Peki bunu biliyor muydunuz?
Pelvik konjesyon sendromu tıpkı bacaklardaki
varis hastalığı veya erkeklerde testis çevresinde görülen varikosele benzer. Yani o bölgedeki
toplardamarların çalışmasında bir sorun vardır ve kan kalbe doğru ilerlemesi
gerekirken geriye doğru kaçar. Damarları vücudumuzdaki otoyollara
benzetebiliriz. Dört şeritli bir otoyolun üç şeridinin tersine aktığını
varsayalım böyle olunca, bitmek bilmez bir trafik yoğunluğu yani "konjesyon" gelişir. Pelvik konjesyon sendromunda rahim, yumurtalıklar
ve tüplerin etrafındaki toplardamarlarda anormal bir basınç artışı ve genişleme
olur ve bu durum kronik ağrılara sebebiyet verir.

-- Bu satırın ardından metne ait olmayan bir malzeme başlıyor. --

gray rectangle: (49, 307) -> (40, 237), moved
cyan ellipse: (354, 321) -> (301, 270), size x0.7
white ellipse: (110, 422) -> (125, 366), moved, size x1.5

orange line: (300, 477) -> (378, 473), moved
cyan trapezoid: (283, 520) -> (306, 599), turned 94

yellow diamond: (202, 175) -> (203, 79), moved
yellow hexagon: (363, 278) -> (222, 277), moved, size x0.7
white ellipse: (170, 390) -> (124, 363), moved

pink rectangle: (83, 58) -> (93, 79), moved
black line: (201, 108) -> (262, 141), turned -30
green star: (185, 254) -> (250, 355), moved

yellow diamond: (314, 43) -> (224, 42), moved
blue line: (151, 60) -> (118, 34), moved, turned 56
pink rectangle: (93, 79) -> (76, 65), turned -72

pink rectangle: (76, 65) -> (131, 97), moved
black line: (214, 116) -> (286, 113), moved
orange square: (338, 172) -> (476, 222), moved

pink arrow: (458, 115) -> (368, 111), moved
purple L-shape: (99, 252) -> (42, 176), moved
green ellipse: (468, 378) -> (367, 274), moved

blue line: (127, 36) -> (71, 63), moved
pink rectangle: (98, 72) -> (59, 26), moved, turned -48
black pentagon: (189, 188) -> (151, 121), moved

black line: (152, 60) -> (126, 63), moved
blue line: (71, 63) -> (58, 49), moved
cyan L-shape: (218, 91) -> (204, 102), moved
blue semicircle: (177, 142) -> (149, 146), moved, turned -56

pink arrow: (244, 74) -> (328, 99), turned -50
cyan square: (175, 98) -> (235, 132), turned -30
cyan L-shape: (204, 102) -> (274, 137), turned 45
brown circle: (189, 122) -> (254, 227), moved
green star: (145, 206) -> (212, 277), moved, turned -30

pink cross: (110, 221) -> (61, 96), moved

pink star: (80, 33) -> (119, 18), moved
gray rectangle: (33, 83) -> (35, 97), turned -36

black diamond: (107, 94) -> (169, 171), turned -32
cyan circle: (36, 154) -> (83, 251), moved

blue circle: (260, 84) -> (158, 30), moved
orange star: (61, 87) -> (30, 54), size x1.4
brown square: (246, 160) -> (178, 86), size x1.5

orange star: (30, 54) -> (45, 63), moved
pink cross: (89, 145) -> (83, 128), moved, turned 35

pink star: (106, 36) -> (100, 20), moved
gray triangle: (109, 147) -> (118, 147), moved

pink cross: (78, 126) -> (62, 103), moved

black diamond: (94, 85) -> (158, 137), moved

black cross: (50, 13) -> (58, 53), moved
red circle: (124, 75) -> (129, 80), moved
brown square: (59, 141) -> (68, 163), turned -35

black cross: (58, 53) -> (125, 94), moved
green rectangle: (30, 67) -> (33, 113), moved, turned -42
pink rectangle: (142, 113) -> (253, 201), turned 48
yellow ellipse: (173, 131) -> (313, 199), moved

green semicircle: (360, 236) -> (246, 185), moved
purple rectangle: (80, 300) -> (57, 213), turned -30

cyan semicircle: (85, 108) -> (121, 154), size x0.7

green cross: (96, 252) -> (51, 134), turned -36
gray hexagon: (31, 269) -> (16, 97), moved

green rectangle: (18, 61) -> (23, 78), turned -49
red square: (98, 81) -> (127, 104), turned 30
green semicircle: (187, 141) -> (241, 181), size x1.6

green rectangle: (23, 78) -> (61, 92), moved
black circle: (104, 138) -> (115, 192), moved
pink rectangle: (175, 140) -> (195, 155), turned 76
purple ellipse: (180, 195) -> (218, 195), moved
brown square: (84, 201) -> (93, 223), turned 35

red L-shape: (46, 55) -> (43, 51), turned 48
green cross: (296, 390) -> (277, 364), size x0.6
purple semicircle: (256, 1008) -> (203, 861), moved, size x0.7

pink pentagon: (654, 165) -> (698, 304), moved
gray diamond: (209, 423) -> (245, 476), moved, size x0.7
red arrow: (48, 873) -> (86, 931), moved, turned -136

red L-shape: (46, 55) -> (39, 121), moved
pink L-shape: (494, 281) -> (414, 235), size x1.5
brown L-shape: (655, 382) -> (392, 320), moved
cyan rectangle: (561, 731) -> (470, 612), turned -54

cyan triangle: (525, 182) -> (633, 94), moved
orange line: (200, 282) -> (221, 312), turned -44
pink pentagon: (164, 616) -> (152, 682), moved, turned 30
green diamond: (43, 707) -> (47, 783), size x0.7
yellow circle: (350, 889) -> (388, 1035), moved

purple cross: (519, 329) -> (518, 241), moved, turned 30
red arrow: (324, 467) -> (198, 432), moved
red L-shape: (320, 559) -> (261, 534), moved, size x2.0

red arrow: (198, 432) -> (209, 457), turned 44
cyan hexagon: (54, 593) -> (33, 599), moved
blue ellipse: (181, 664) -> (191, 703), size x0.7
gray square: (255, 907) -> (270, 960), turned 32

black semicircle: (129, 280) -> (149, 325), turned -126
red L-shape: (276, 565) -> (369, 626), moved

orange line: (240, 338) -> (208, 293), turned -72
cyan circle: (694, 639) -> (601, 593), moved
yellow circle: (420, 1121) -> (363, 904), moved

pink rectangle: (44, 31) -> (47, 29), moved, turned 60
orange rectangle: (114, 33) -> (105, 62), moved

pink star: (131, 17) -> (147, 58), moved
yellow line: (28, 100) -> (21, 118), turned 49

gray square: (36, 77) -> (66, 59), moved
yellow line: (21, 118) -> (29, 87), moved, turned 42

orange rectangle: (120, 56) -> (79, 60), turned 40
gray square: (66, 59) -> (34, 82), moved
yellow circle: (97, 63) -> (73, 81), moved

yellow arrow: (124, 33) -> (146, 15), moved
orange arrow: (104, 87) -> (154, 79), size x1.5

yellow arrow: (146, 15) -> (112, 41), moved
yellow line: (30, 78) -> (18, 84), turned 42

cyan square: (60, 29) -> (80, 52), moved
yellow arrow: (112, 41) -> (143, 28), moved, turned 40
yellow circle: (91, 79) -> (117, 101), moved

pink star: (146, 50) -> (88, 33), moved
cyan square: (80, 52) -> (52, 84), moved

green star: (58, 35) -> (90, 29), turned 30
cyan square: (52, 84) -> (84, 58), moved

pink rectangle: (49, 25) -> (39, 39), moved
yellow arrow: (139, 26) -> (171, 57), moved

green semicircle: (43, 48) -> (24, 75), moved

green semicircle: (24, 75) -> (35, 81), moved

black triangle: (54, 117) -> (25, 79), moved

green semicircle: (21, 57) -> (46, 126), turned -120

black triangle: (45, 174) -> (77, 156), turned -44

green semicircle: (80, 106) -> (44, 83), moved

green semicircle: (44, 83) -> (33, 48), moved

Kadınların bir kısmının bu şekildeki karın ağrıları nedeniyle sürekli doktor doktor gezdiğini fakat tanı konusunda çoğu merkezde yetersizlik bulunduğunu ve bazı hekimlerin ise tanı alınsa dahi bu hastalığın tedavisi konusunda ciddi bilgi eksiklikleri olduğunu biliyor muydunuz.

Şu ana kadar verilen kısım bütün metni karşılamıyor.